Netanyahu needs this. He’s a man perpetually fighting for his political life, looking for a market that won't boycott his exports or protest his cabinet's every move. India is that market. It’s 1.4 billion people and a military budget that keeps growing even when the GDP hitches. For Modi, Israel is the shortcut to modernity. It’s the "Startup Nation" magic rub-off that he hopes will finally turn Bangalore into something more than just a back-office for Silicon Valley.
But look at the trade-offs. India has spent decades trying to play both sides of the Middle Eastern fence. They need Iranian oil and Emirati investment. They need to look like the leader of the Global South—a group of nations that, generally speaking, isn't thrilled with Israel’s current trajectory. Every time Modi doubles down on Netanyahu, that balancing act gets a little more precarious. You can’t claim to be the voice of the disenfranchised while buying the latest "crowd control" tech from the world’s most efficient urban warfare specialists.
The Hexagon is a nice bit of geometry. It’s stable. It looks good on a PowerPoint slide in a Tel Aviv boardroom. But alliances built on the necessity of hardware are only as strong as the next upgrade cycle. If India eventually figures out how to build its own sensors and its own software, what’s left of the "enduring" bond?
For now, the checks are being signed and the cameras are flashing. We’re told this is a partnership for the next century. It’s a nice sentiment, but in the tech world, "enduring" usually just means the contract hasn't expired yet.
How long does a hexagon stay a hexagon before one of the sides decides it’s cheaper to just walk away?

Exercises to complete =
a) Copy everything in the India–Israel commentary from "The Hexagon is" down to "hasn't expired yet.".
b) State whether each statement agrees with the India–Israel commentary, answering yes or no and quoting the deciding words of the commentary: (i) India is described as a market of 1.4 billion people. (ii) India is said to need Iranian oil and Emirati investment. (iii) India's military budget is said to shrink whenever its GDP hitches.
c) In one to three sentences, explain why the India–Israel commentary says that Modi's doubling down on Netanyahu makes India's balancing act more precarious.

Provided material =
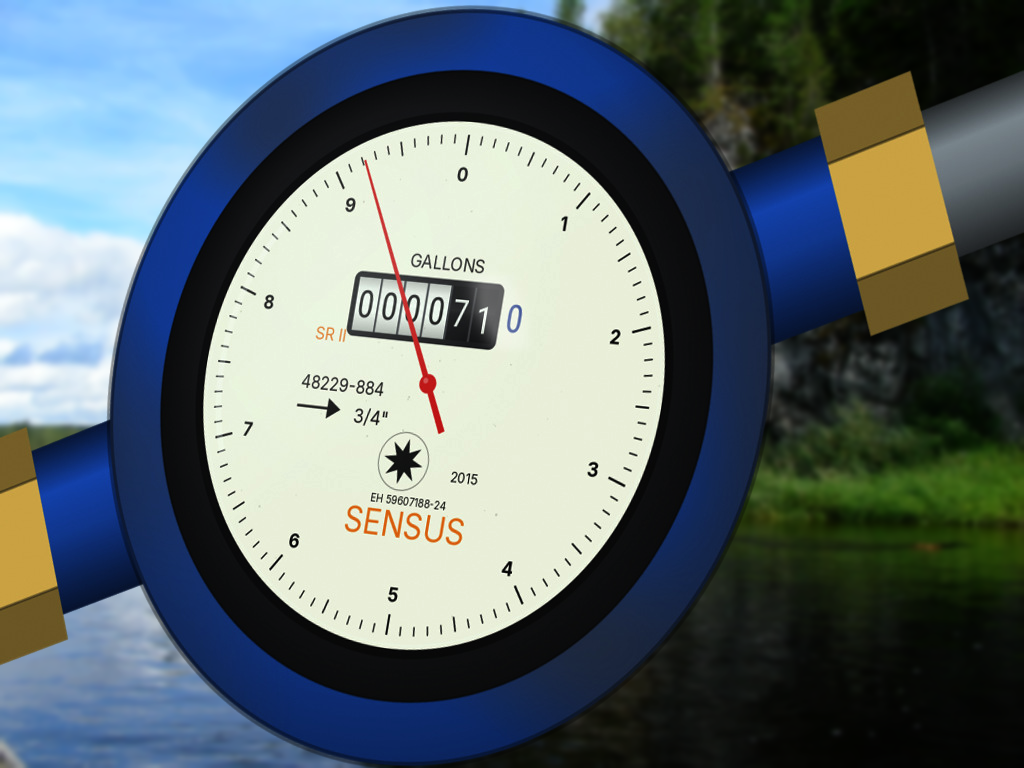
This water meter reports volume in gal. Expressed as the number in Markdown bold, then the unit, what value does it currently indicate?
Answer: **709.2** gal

--

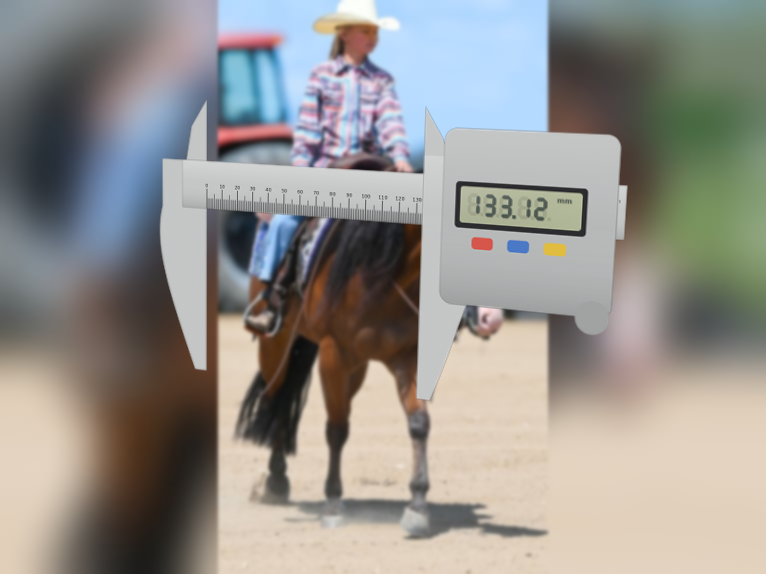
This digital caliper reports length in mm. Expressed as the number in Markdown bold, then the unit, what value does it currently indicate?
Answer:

Answers for the exercise =
a)
The Hexagon is a nice bit of geometry. It’s stable. It looks good on a PowerPoint slide in a Tel Aviv boardroom. But alliances built on the necessity of hardware are only as strong as the next upgrade cycle. If India eventually figures out how to build its own sensors and its own software, what’s left of the "enduring" bond?
For now, the checks are being signed and the cameras are flashing. We’re told this is a partnership for the next century. It’s a nice sentiment, but in the tech world, "enduring" usually just means the contract hasn't expired yet.

b)
(i) Yes: "It’s 1.4 billion people"
(ii) Yes: "They need Iranian oil and Emirati investment."
(iii) No: "a military budget that keeps growing even when the GDP hitches"

c) India has spent decades trying to play both sides of the Middle Eastern fence. It needs Iranian oil and Emirati investment and wants to look like the leader of the Global South, a group that is generally not thrilled with Israel's current trajectory. Closer alignment with Netanyahu therefore makes that position harder to hold.